Une enquête du quotidien Haaretz a révélé que des soldats israéliens ont reçu l’ordre de tirer sur les foules affamées pour les écarter des positions militaires proches des centres de distribution. Un officier aurait surnommé ces fusillades « le poisson salé », un sinistre jeu macabre où la faim se transforme en piège mortel.
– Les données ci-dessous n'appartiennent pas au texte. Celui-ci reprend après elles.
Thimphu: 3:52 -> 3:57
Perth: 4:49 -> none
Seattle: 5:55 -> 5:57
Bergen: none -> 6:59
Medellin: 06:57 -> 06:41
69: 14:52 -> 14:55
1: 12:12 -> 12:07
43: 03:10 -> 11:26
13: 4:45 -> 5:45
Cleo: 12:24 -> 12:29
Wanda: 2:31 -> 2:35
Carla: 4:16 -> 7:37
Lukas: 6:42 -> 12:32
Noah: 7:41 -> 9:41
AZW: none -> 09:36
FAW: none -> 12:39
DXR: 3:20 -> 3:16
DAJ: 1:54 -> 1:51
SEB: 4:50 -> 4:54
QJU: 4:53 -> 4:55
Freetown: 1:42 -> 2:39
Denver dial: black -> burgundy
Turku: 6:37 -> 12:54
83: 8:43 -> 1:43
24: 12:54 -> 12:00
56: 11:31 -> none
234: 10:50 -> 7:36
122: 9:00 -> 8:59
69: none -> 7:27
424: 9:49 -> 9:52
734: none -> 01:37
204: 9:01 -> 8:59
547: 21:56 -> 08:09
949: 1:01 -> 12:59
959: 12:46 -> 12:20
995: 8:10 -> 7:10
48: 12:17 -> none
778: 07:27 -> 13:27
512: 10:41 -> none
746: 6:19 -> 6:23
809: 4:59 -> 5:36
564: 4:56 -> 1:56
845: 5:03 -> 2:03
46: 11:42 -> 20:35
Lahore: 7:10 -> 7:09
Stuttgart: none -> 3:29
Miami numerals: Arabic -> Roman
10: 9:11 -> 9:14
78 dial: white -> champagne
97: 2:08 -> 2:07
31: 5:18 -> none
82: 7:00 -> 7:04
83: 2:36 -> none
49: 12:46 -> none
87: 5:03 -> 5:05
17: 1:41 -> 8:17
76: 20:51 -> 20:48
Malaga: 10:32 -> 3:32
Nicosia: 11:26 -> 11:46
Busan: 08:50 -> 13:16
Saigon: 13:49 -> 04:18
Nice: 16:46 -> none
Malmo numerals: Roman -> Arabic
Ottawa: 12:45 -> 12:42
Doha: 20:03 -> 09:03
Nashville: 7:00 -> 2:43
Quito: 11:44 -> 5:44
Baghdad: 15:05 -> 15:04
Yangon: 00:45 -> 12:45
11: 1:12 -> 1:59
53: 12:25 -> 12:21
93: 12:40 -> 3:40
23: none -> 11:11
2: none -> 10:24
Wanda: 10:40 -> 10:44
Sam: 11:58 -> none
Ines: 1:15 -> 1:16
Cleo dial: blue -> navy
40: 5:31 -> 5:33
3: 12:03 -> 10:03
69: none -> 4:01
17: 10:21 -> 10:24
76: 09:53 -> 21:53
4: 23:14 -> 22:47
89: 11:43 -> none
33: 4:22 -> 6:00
Cette politique d’extermination s’inscrit dans un climat de haine assumée par une frange du leadership israélien. Depuis octobre 2023, de nombreux responsables politiques ont multiplié les appels explicites à la destruction pure et simple de Ghaza et de sa population. May Golan, ministre israélienne, déclarait le 7 octobre : « Il ne s’agit pas de Hamas mais de l’État de Ghaza : rasez tout, coupez tout. » Nissim Vaturi, vice-président de la Knesset, appelait à « ne laisser aucun enfant, aucun adulte vivant, et transformer la bande de Ghaza en cimetière à ciel ouvert ». Dans les médias israéliens, des producteurs de chaînes télévisées, comme Elad Brasi, ont même appelé publiquement à un « nouvel Holocauste », réclamant chambres à gaz et wagons de la mort pour les Palestiniens de Ghaza, décrits comme des « nazis » méritant l’extermination.